2000人を超える犠牲者が出た岡山空襲から2024年6月29日で79年。当時を知る人は高齢化が進み、年々、語り部が少なくなってきている。当時5歳で戦火をくぐり抜け、現在、広告代理店で会長を務める男性が空襲体験を語った。
岡山空襲から逃れた壮絶な体験
「恐らくこの辺から出たと思う。真っすぐ、ずっと行ったと思う。それで向こうへ、ダーッと逃げた。ひたすら」と幼少期の体験を語るのは、岡山市の総合広告代理店・ビザビの前坂匡紀会長、84歳。
この記事の画像(13枚)ビザビ・前坂匡紀会長:
パラパラパラパラパラパラっていう。ヒューとかなんじゃないですね。何かばらけたようなパラパラパラって落ちてきているようだった。あれがきっと後から考えると焼夷(しょうい)弾。そんな感じだった。
1945年6月29日未明の岡山空襲。父親が経営するビザビの前身、大毎広告社の社屋兼住宅で父・正一さん、母・光子さん、そして2人の弟と祖母の6人で暮らしていた。
空襲当日、父親はおらず母親(当時29歳)は、1歳半の三男を背負い、3歳の次男と5歳の前坂さんの手を握って南へ逃げた。
前坂会長は「恐らく、この一角だと思う。この小玉促成青果、ここら辺がそうだった。この辺に氷屋があって」と当時逃げた道を説明する。
焼け野原となった岡山 語る戦火の記憶
米軍の爆撃機B29、138機が放った焼夷弾は約890トン。
弾を避けながら逃げる途中、母親は突然、前坂さんと次男の手を離した。
「焼夷弾が降ってくるもんですから、落ちたら危ないみたいな感じだった。逃げる途中でご近所のどこかのお家に(母親が1人で)入って、(持ってきた)布団を上に被るような形で、母親がそれをやった記憶がある。まあわずかな時間だったが、そのわずかな時間がすごく長くて不安だった」と当時を振り返る。

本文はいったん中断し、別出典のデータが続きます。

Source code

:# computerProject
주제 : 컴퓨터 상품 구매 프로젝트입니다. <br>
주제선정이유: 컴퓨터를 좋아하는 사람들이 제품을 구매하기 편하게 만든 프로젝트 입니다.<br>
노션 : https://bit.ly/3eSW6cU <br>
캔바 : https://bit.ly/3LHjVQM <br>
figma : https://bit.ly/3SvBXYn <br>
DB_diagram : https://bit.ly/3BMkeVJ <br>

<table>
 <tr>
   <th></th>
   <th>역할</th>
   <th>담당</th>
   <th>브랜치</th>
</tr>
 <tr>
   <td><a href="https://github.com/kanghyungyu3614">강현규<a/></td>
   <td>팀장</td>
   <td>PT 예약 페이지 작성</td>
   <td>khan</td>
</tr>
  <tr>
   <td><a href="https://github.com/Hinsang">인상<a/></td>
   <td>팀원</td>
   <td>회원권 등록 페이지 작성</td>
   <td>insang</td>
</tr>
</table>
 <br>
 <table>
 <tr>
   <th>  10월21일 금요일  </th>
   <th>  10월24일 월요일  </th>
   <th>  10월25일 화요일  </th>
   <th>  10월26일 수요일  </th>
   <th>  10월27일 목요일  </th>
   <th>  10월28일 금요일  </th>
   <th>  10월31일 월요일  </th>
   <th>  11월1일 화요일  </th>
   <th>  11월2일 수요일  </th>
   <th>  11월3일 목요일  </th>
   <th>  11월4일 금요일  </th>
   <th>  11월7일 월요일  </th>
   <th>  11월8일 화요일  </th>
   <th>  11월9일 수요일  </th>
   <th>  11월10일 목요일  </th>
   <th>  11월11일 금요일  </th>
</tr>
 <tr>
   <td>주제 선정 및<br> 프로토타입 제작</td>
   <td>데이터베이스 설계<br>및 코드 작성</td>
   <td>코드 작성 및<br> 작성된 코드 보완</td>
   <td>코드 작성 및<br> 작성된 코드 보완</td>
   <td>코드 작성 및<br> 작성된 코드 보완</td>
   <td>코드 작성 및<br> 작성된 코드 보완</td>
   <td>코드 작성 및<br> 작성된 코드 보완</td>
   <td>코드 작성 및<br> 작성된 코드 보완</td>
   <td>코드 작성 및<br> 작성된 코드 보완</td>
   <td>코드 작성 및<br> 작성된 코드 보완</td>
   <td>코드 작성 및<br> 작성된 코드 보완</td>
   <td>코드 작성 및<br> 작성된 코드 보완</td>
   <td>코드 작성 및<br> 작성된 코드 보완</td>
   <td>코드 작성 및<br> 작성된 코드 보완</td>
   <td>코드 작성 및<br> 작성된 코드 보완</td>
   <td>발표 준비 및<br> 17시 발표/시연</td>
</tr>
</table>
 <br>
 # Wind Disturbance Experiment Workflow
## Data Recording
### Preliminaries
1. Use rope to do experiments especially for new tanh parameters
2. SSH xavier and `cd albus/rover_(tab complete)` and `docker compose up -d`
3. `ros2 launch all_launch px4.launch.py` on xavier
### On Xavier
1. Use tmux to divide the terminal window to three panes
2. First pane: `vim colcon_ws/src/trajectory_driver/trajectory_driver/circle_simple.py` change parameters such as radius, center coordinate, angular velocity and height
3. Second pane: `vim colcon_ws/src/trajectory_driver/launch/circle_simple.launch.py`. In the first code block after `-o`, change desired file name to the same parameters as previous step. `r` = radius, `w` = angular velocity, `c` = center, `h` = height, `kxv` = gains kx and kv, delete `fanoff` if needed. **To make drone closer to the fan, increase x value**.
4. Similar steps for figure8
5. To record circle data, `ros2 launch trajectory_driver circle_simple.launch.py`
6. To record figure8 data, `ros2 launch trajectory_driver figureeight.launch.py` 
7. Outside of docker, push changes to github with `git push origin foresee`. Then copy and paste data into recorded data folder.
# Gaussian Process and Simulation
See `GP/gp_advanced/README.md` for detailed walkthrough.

そして家族がたどり着いたのは約700メートル先の京橋のたもと。ほかの人も集まってきた。母親は、弟らのことで精一杯だったため「兄ちゃんは黙ってじっとしておれ」ということで、うずくまっていたという。
この川べりで身を伏せている最中、旭川の中に弾が落ちる音がしていたため、前坂さんは生きた心地がしなかったと言う。

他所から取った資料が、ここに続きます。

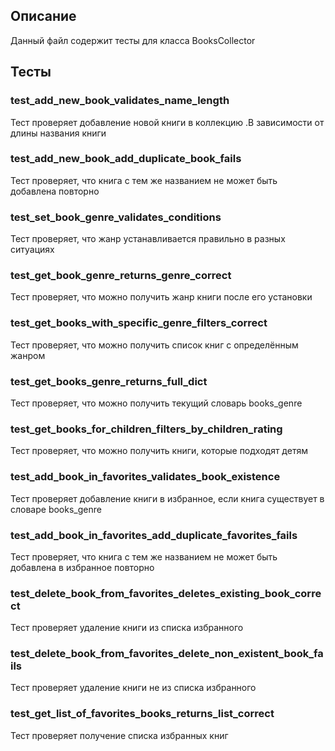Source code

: ## Описание
Данный файл содержит тесты для класса BooksCollector

## Тесты

### test_add_new_book_validates_name_length
Тест проверяет добавление новой книги в коллекцию .В зависимости от длины названия книги

### test_add_new_book_add_duplicate_book_fails
Тест проверяет, что книга с тем же названием не может быть добавлена повторно

### test_set_book_genre_validates_conditions
Тест проверяет, что жанр устанавливается правильно в разных ситуациях

### test_get_book_genre_returns_genre_correct
Тест проверяет, что можно получить жанр книги после его установки

### test_get_books_with_specific_genre_filters_correct
Тест проверяет, что можно получить список книг с определённым жанром

### test_get_books_genre_returns_full_dict
Тест проверяет, что можно получить текущий словарь books_genre

### test_get_books_for_children_filters_by_children_rating
Тест проверяет, что можно получить книги, которые подходят детям

### test_add_book_in_favorites_validates_book_existence
Тест проверяет добавление книги в избранное, если книга существует в словаре books_genre

### test_add_book_in_favorites_add_duplicate_favorites_fails
Тест проверяет, что книга с тем же названием не может быть добавлена в избранное повторно

### test_delete_book_from_favorites_deletes_existing_book_correct
Тест проверяет удаление книги из списка избранного

### test_delete_book_from_favorites_delete_non_existent_book_fails
Тест проверяет удаление книги не из списка избранного

### test_get_list_of_favorites_books_returns_list_correct
Тест проверяет получение списка избранных книг 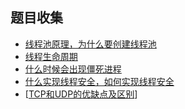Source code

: ## 题目收集

- [线程池原理，为什么要创建线程池](https://blog.csdn.net/itmyhome1990/article/details/78259949)
- [线程生命周期](https://www.cnblogs.com/sunddenly/p/4106562.html)
- [什么时候会出现僵死进程](https://blog.csdn.net/LEON1741/article/details/78142269)
- [什么实现线程安全，如何实现线程安全](https://blog.csdn.net/ghevinn/article/details/37764791)
- [[TCP和UDP的优缺点及区别](https://www.cnblogs.com/xiaomayizoe/p/5258754.html)]

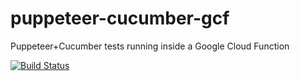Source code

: # puppeteer-cucumber-gcf
Puppeteer+Cucumber tests running inside a Google Cloud Function

[![Build Status](https://dev.azure.com/monch1962/monch1962/_apis/build/status/monch1962.puppeteer-cucumber-gcf?branchName=master)](https://dev.azure.com/monch1962/monch1962/_build/latest?definitionId=4&branchName=master)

「音があって(着弾の)結果がわかるわけで、そういう中で、本当にビクビクしながら母親にしがみついていたんだろうと思う」
午前2時43分に始まった岡山空襲は4時7分まで84分間続いた。
空襲が終わったあと、三々五々、自分の目的地へ動き出した。朝まで起きていた前坂さん、明るさが戻ってから見たものはもう何もない焼け野原だった。
戦争の記憶を語り継ぐ前坂会長の思い
当時の岡山市の防空本部と警防課が当日の午前10時に調べた市内の消失範囲の記録では、当時の市街地の63%、約5.5平方kmを焼き尽くした。
前坂さん家族が暮らしていた建物も例外ではなかった。
「岡山が本当に焼け野原になって、あのあたりが家の跡だったんかな、みたいなことを思うと、この写真が一番私としては胸に突き刺さりますね」
戦時中をうかがい知る物として唯一残ったのが写真。親族が持っていたものを譲り受けた。
写真に写る、自宅兼会社の建物にははしごがかかってる。これは、焼夷弾など火災になった場合、水をかけて消す訓練ではないかなと想像しているそうだ。母親が建物の外に出ているのも、この訓練のためではないかと思っている。
戦後、前坂さんが学生のころ、父親は脳溢血(のういっけつ)で急逝した。大学を中退し、会社を引き継いだ前坂さんは今もあの時と同じ場所で働いている。
「不幸な出来事だったが、やはりこの時期にもう1度ああいうこともあるんだよということを、もう1度思い起こすことは、私みたいに多くの人に話すことのない人間でも何かの機会で聞かれると、ささやかな経験の中で話すことはできるので、これは経験した私の役目だと思う」と、強い思いで前坂さんは、戦争の記憶を語り継いでいた。